C'est en Guyane, peu après, qu'elle affrontera pour la première fois les désastres de la politique migratoire française. Professeur de français à des élèves primo-arrivants, elle découvre en même temps la précarité à laquelle les condamnent la situation administrative de leurs parents, Haïtiens, Brésiliens, Chinois, Colombiens, sans-papiers... Elle commence à s'y intéresser, se rapproche de La Cimade lors d'une formation juridique organisée par Luis Retamal et Stéphanie Dekens. Un peu de loin, elle participe alors à la création d'un groupe Cimade. « J'avais trouvé ça intéressant de batailler sur le thème du droit, mais j'étais restée plutôt spectatrice ».
« En 1999 je suis tombée sous le charme de l’île, mais à ce moment là des étrangers je n’en ai pas vu. »

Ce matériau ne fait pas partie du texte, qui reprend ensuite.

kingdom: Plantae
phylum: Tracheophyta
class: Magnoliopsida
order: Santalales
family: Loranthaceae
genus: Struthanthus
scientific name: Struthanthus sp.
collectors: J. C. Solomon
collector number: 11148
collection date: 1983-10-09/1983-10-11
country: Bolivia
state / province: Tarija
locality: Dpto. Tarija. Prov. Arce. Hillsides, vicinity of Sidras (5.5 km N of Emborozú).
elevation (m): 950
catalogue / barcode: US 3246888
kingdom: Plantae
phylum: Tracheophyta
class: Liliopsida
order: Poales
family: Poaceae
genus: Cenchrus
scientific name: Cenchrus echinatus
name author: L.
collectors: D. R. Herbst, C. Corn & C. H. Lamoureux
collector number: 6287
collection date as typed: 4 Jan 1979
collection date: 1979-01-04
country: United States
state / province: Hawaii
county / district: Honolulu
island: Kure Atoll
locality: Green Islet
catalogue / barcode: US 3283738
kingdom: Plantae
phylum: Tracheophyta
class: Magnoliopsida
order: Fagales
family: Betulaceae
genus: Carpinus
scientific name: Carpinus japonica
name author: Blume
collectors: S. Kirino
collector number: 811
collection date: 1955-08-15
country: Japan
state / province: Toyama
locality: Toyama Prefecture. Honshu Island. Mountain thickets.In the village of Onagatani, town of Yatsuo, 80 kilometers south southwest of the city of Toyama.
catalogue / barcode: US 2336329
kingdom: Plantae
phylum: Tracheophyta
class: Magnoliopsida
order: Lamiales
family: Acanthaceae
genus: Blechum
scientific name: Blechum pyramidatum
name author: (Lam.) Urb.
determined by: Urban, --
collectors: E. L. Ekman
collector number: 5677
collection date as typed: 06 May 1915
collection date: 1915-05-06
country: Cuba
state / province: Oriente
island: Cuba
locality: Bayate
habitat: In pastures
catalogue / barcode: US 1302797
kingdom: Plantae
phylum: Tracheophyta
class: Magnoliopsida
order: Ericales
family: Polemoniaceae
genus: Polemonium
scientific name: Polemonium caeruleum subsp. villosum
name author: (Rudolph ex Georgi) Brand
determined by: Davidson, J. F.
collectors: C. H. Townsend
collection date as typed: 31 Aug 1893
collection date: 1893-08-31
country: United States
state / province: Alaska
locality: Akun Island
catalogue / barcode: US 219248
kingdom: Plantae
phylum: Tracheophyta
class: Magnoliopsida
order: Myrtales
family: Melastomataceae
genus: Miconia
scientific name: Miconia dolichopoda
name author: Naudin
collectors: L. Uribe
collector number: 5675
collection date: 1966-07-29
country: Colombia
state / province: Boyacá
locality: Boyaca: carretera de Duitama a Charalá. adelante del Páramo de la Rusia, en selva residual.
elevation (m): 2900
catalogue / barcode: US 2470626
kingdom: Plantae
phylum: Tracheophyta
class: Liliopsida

Et puis elle revient à Mayotte en 2006, qu'elle ne reconnaît plus. « Tout avait changé. Les forces de police étaient présentes partout, le centre de rétention ne désemplissait pas... ». Avec différentes personnes dont Mélanie Portman et Georges Alide vient l'idée de créer un groupe Cimade. « En fait le moment décisif ça a été la formation organisée par migrants outre mer avec Marie Duflo notamment. Jusque là, nous, on était face à des situations personnelles inextricables mais on n'avait aucun outil juridique. Personne ne connaissait la loi, du coup l'administration avait un boulevard pour faire tout ce qu'elle souhaitait faire.»
Ils étaient six, sept quand ils ont demandé des habilitations pour entrer dans le centre de rétention, fermé alors à tout regard de la société civile. « On a reçu quatre habilitations en 2008. Et...ça a été un engagement total, et totalement épuisant. Le centre de rétention c'était extrêmement violent d'une vétusté incroyable. La première fois on a vu trente personnes se battre pour une gamelle. Il y avait énormément d'enfants, des vieilles personnes. » Et Flore raconte longuement la séparation méthodique des familles, les renvois expéditifs, les pères et mères d'enfants français expulsés sans leurs enfants avant même qu'on ait pu examiner leur situation... « À Mayotte, c'est un rouleau compresseur, il n'y a aucune considération des situations personnelles... faire du chiffre contre tout bon sens. »
« Personne ne connaissait la loi, du coup l'administration avait un boulevard pour faire tout ce qu'elle souhaitait faire »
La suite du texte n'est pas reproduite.